II - Mas tal só é admitido em virtude de graves situações locais idóneas a perturbar o desenvolvimento do processo, posteriormente ao despacho que designar dia para a audiência, como são os casos de:- Se revelar impedido ou gravemente dificultado o exercício da jurisdição pelo tribunal competente [al. a)];- For de recear daquele exercício grave perigo para a segurança ou a tranquilidade públicas [al. b)]; ou- Se encontrar gravemente comprometida a liberdade de determinação dos participantes no processo [al. c)].
III - Cabe então às secções criminais do STJ decidir do pedido de atribuição de competência que lhe seja dirigido pelo tribunal obstruído, pelo MP, pelo arguido, pelo assistente ou pelas partes civis, pedido que é logo acompanhado dos elementos relevantes para a decisão.
IV - Procura-se, assim, salvaguardar a independência e isenção dos tribunais no julgamento dos pleitos submetidos à sua jurisdição, julgamento que poderia sair prejudicado se ocorresse em situações graves de perturbação local.
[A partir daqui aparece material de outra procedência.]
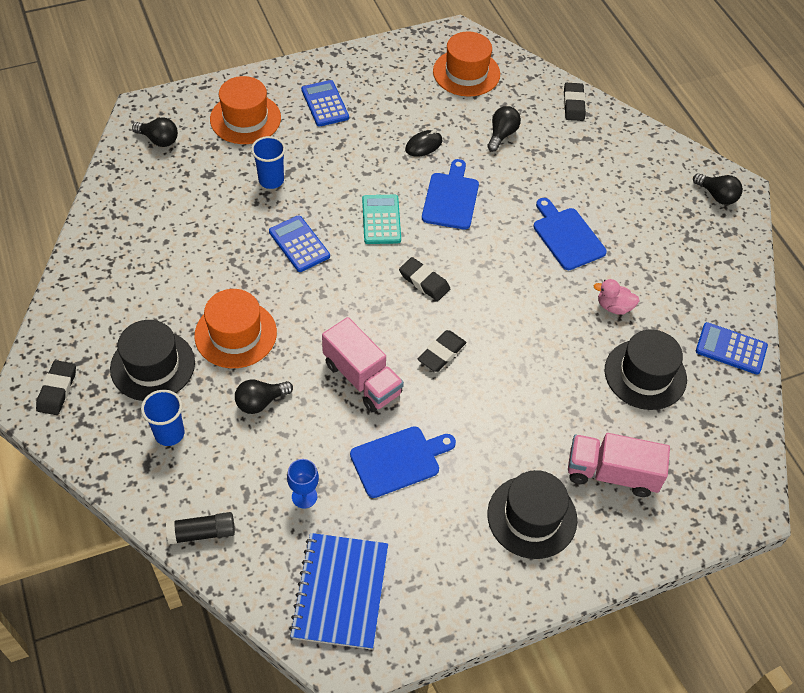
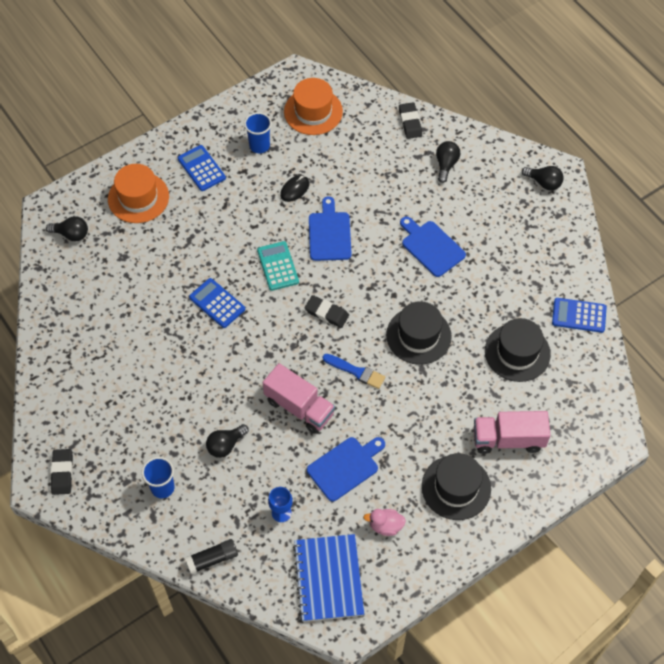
camera: 10 degrees left, 5 degrees up
(152, 365) = (131, 435): black hat -> black hat (418, 335)
(235, 334) = (189, 393): orange hat -> none
(271, 180) = (177, 251): blue cup -> blue cup (259, 146)
(441, 353) = (356, 371): black eraser -> blue brush
(502, 135) = (357, 165): black light bulb -> black light bulb (446, 165)
(614, 307) = (481, 300): pink duck -> pink duck (385, 526)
V - Nesses casos, e por intervenção de regras previamente estabelecidas e precisas (que afastam a possibilidade de recurso a tribunais ad hoc para o julgamento de uma determinada causa), pode estabelecer-se que a justiça que ao Estado incumbe pode ser seriamente ameaçada por causas locais de perturbação, pelo que há que possibilitar a isenção das decisões, ainda que seja através de desvios de competência, sem que se possa falar de violação do princípio da proibição de desaforamento, mas antes de prevenir exactamente o perigo que esse princípio visa obviar - uma justiça viciada por factores estranhos e perversos.
VI - Mas sendo assim a proibição de desaforamento existe exactamente para os casos em que não concorrem tais bloqueamentos e tem em vista precisamente impedir abusos de poder, com fins que não sejam os de uma sã administração da Justiça.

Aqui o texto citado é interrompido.